====== DATA
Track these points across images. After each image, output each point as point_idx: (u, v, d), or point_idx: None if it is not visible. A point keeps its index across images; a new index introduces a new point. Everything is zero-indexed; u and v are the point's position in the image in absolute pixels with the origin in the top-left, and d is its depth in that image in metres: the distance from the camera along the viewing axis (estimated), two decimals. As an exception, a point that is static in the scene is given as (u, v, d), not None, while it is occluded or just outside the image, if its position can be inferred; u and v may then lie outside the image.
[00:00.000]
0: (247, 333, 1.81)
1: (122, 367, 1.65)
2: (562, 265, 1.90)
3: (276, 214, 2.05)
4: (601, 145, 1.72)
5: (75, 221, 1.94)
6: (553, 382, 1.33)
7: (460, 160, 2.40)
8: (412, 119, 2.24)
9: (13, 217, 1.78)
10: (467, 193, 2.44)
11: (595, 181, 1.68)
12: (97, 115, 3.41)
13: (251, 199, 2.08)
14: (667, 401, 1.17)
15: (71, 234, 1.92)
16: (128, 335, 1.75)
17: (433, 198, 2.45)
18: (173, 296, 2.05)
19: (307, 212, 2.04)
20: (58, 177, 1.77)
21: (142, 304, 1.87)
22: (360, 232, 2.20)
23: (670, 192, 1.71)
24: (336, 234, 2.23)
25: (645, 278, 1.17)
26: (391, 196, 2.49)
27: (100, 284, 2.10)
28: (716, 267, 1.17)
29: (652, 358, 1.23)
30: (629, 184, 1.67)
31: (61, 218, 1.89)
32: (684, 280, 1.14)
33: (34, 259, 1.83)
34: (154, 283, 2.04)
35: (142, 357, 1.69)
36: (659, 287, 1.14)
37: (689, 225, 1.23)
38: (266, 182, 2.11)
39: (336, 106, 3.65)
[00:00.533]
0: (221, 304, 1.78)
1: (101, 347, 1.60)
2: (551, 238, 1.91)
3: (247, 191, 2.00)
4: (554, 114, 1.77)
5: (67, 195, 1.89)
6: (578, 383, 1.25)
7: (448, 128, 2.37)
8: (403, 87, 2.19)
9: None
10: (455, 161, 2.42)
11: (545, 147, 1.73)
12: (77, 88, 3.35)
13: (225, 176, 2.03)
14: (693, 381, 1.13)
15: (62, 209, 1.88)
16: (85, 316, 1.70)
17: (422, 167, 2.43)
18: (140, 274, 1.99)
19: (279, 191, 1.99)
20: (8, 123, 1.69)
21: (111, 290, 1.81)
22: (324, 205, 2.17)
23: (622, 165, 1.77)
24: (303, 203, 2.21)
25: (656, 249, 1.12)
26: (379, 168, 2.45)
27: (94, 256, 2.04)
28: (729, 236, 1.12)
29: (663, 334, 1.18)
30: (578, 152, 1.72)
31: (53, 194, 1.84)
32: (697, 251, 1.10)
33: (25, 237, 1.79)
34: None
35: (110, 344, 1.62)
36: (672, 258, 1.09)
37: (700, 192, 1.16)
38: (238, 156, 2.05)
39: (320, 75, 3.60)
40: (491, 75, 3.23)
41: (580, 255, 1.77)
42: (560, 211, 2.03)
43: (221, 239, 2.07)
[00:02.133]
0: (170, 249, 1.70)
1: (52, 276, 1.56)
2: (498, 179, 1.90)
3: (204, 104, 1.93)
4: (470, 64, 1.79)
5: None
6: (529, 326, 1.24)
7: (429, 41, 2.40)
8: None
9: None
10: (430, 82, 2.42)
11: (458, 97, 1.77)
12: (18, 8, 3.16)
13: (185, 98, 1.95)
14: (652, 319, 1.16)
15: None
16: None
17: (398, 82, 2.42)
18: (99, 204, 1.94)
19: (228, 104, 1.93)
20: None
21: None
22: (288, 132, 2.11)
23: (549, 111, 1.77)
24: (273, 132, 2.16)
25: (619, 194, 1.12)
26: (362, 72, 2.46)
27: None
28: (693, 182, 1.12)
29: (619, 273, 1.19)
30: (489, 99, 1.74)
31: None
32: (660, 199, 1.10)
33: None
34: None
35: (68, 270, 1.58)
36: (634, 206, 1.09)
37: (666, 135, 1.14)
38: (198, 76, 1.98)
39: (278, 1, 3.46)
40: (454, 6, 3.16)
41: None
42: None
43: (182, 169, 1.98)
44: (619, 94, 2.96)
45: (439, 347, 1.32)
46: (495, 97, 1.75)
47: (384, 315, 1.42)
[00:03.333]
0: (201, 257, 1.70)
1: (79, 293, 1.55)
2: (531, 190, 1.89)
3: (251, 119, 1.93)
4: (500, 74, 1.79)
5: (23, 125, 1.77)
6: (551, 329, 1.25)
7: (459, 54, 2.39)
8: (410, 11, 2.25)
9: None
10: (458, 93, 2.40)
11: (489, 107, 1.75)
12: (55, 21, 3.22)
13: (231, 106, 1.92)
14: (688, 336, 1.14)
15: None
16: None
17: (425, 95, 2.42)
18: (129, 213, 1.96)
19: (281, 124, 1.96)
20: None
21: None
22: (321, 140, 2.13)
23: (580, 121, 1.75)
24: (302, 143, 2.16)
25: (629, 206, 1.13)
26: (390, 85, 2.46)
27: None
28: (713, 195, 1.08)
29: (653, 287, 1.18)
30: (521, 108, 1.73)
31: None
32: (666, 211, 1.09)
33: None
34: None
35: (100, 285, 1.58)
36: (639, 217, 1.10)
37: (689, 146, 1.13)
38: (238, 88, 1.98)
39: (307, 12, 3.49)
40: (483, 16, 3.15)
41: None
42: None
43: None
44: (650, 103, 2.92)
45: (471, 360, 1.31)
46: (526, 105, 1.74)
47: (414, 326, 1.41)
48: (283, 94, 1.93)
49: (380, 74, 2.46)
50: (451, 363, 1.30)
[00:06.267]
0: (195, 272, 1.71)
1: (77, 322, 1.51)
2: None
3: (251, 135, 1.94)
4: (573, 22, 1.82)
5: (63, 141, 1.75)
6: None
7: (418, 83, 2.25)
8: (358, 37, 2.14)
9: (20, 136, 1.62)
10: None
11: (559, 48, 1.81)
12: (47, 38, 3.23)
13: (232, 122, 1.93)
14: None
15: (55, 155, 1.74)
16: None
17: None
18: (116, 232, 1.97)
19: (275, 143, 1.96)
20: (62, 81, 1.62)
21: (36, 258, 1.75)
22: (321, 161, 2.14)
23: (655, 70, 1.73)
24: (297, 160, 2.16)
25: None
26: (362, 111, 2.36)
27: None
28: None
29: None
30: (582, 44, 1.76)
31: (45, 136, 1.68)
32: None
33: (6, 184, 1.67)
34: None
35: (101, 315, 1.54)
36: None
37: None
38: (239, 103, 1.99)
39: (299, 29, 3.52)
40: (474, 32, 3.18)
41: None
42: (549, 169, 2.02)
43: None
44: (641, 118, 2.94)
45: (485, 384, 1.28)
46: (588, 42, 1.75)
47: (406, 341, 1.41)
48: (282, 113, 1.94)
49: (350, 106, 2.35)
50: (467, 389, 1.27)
============
====== DATA
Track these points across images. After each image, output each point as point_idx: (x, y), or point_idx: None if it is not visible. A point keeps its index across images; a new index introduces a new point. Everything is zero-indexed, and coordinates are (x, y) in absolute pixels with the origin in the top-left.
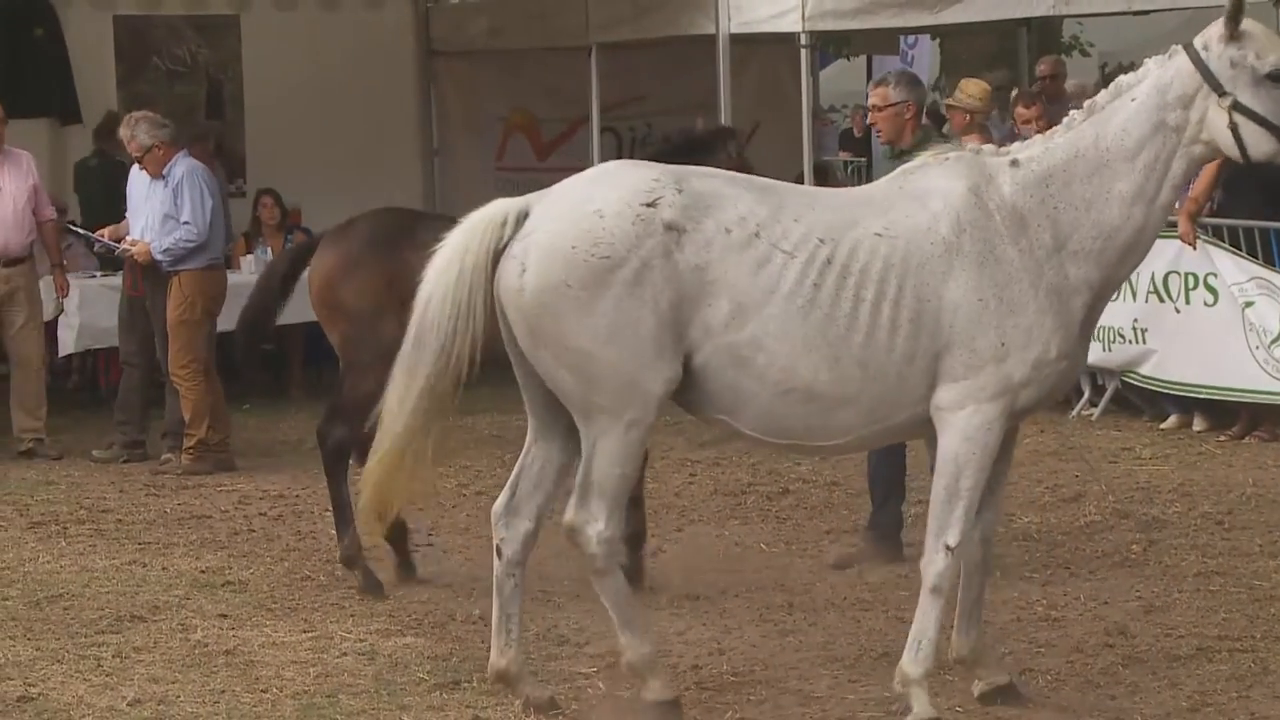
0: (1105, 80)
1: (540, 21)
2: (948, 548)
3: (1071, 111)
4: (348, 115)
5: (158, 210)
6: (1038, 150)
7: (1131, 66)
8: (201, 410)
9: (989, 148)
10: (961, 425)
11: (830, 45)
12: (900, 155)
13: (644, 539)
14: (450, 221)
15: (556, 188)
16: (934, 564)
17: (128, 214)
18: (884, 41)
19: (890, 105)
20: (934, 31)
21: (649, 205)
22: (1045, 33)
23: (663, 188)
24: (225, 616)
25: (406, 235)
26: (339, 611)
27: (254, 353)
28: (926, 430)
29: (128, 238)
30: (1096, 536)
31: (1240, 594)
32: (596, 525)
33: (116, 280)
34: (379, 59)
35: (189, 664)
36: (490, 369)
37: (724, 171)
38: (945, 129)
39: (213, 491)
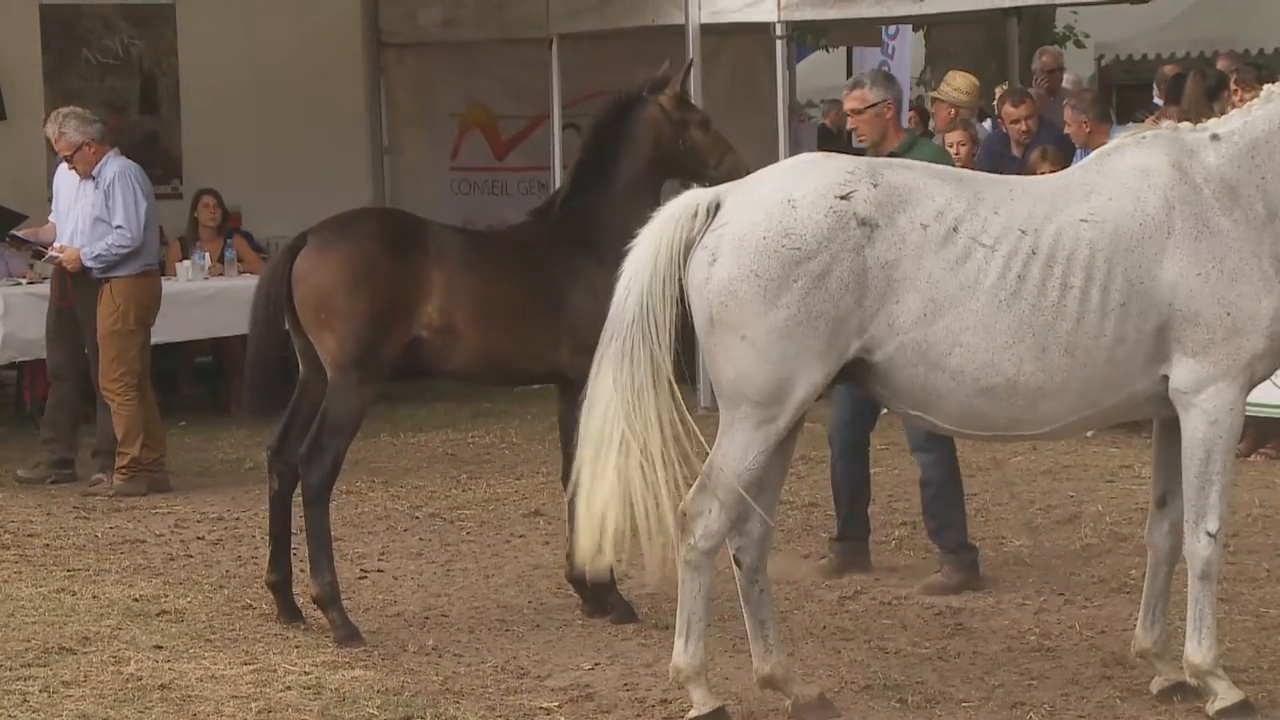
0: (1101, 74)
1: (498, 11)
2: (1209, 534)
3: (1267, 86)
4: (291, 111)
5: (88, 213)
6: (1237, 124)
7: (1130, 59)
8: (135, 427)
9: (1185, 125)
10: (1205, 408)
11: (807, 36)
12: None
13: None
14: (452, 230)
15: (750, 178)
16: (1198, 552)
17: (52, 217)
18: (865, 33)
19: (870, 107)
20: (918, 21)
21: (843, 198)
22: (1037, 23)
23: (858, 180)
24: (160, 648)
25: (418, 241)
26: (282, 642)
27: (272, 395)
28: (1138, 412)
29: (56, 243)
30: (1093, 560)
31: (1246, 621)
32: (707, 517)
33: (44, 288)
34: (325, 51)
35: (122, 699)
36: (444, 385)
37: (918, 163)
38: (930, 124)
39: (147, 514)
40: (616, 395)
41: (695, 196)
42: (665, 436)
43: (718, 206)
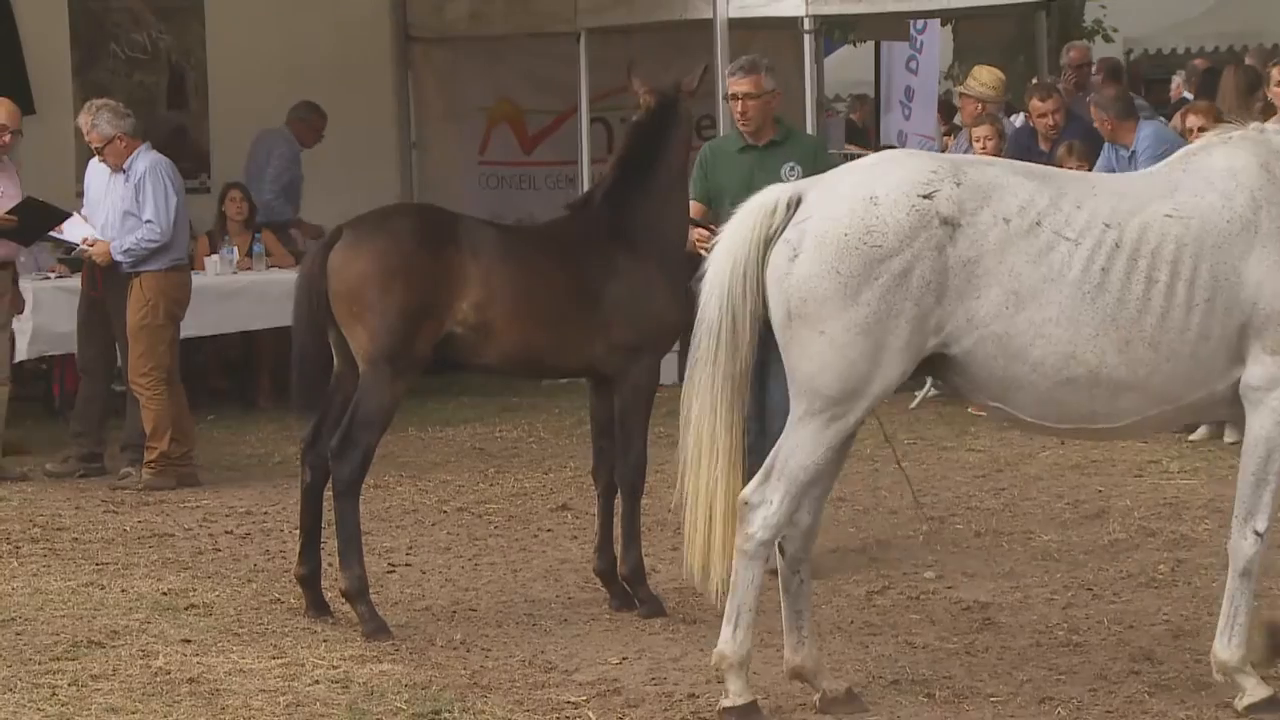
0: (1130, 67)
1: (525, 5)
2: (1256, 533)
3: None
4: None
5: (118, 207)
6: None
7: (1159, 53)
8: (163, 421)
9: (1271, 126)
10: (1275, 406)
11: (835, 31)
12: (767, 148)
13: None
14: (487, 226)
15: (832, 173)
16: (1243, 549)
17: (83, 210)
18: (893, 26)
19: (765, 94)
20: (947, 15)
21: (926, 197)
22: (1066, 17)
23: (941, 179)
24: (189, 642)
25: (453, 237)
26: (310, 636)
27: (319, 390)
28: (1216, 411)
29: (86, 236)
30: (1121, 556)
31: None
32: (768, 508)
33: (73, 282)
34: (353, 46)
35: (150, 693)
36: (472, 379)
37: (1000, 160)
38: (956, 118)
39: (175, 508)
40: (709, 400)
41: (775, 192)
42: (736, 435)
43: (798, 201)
============
Using the records above, copy word for word the line with "7: (1131, 66)", the line with "26: (339, 611)", and every line between them.

• [RESPONSE BELOW]
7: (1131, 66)
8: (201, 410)
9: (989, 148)
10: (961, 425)
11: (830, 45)
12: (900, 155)
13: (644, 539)
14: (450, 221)
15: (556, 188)
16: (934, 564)
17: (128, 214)
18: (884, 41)
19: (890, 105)
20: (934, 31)
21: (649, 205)
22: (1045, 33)
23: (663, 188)
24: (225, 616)
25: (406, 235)
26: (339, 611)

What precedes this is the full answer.